Tips about designing databases

When you design a database, you can make a series of errors or omissions that, later, can result on many headaches, or you can shelve the use of some useful resources simply because of ignorance of them. In this article I will give you a few tips that can help you to better design and management of your data and applications that manage them, especially if you are a beginner.

Use surrogate keys

All the tables in the database normally have a primary key to uniquely identify each record. Surrogate keys are a numerical, normally auto-increment type (MySQL, SQL Server) or generated by a sequence (Oracle), whose sole function is to serve as primary key of the table.

The advantage of using this type of key is that is not dependent on the restrictions and changes of the data model. A set of fields that initially must have unique values can become, due to some changes in specifications, in an invalid key for the table. In addition, indexes created on a numeric field are faster to consult and take up less space than those created on a set of fields, and the queries are easier to write.

Create a field with the record creation date

When a database process creates records in multiple tables, it is useful to have a field on them indicating the date and time of record creation. This can help us to detect bottlenecks when you have to optimize it.

It can also be useful to have a field with the date of last modification, for example, to automate the updating of data between development and production servers.

Mark the current record in a table with historical data

Sometimes a table keeps records on the status of an entity that may interest us keep to analyze their evolution over time, but only one of them represents the current state. In this type of tables you can use a field to mark this current record, so that you can avoid subqueries of the type:

SELECT * FROM TABLE JOIN (SELECT MAX(KEY), FK, DATA FROM STATUS GROUP BY FK, DATA) SQ ON TABLE.FK = SQ.FK

And substitute it with something like this:

SELECT * FROM TABLE JOIN STATUS ON TABLE.FK = STATUS.FK AND STATUS.CURRENT = 1

Do not duplicate information in multiple tables

Although sometimes it can be tempting to put information in a table that is already contained in another one to simplify some queries, this should never be done because it may result in data inconsistencies. It is preferable to create an index on that field or fields if they are being used as a filter in queries or create a view that present the complete data set in a unified way.

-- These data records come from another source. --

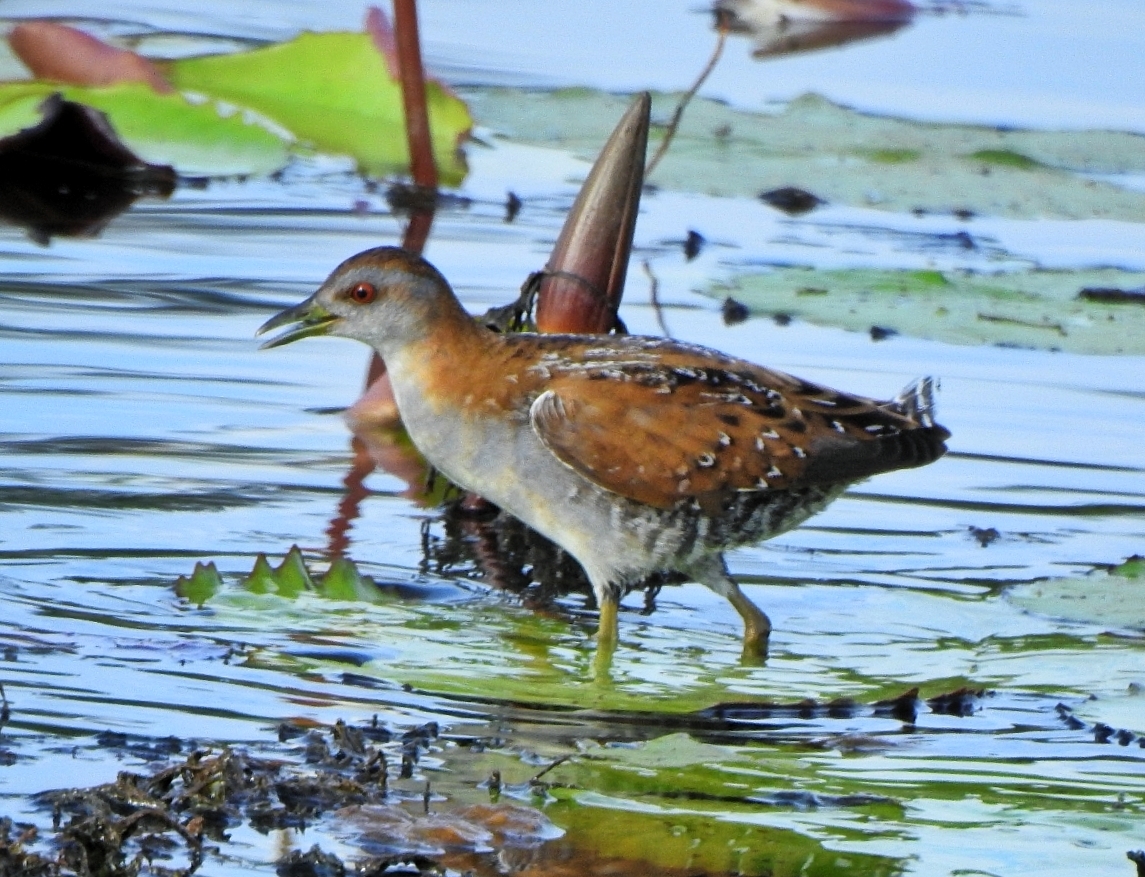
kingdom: Animalia
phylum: Chordata
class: Aves
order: Gruiformes
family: Rallidae
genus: Porzana
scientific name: Porzana pusilla
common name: Baillon's crake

Isolate the data access from the rest of the application

When developing an application that must access to a database, it is convenient to separate the part that directly accesses the database of the rest of the application, using a class library or a specialized framework as EntityFramework. This made easier the task of adapting the application in case that we decide to change the database server or if you want to make an application that is independent of the server used, simply changing the class library.

Always define the foreign key constraints

Although it may be tedious to define a foreign key constraint whenever a table is related with others, they should be always defined, as they guarantee the data integrity. In addition, this facilitates the work with applications for management and development of the database, automating some tasks such as creating diagrams and creating relationships between objects that map the tables.

Always use parameterized queries

When you write a program that use a database, sometimes you can make the mistake of building a query by concatenating the values of the fields you want to use as a filter, for example with the data entered by the user in a TextBox control. This should never be done for two main reasons: firstly, if you launch a query constructed in this way, each time it will look different for the database engine, which must analyze it each time and cannot store it in the cache, so that the application performance will be affected.

The other reason is related with security. There is a type of attack, known as SQL injection, in which a malicious user can enter as a value something like this:

(DELETE FROM TABLE)

If you concatenate this into a SQL statement, it will become:

SELECT * FROM TABLE WHERE FIELD = (DELETE FROM TABLE)

With foreseeable consequences. To avoid this, you should use always parameterized queries, and pass the values entered by the user in these parameters. It is more efficient and safer.

Know and use the server catalog

The database servers have some views, tables and stored procedures that constitute the catalog, where all information about objects from different databases, names and fields of tables and views are stored, their data types, etc. This information is very useful when you develop maintenance tools or scripts. SQL Server and MySQL have a very similar catalog, while Oracle provides views totally different.

Use views or stored procedures for complex queries

Complex queries that run often are best implemented through a view or stored procedure. This will prevent to have to adjust your data access application whenever you have to modify the query. Think that the more complex is a query, the more likely it is that you have to change something at some point.

When you can, always implement asynchronous data access

There is nothing more frustrating to a user of a program that to have to wait for the results of a long query that has launched to continue working. When queries can be costly in time, it is always better to perform the query in the background, so that the user can continue with other tasks until the results are returned.

I hope that these tips can help you to develop better data access tools, which is essential in order to be considered a good programmer.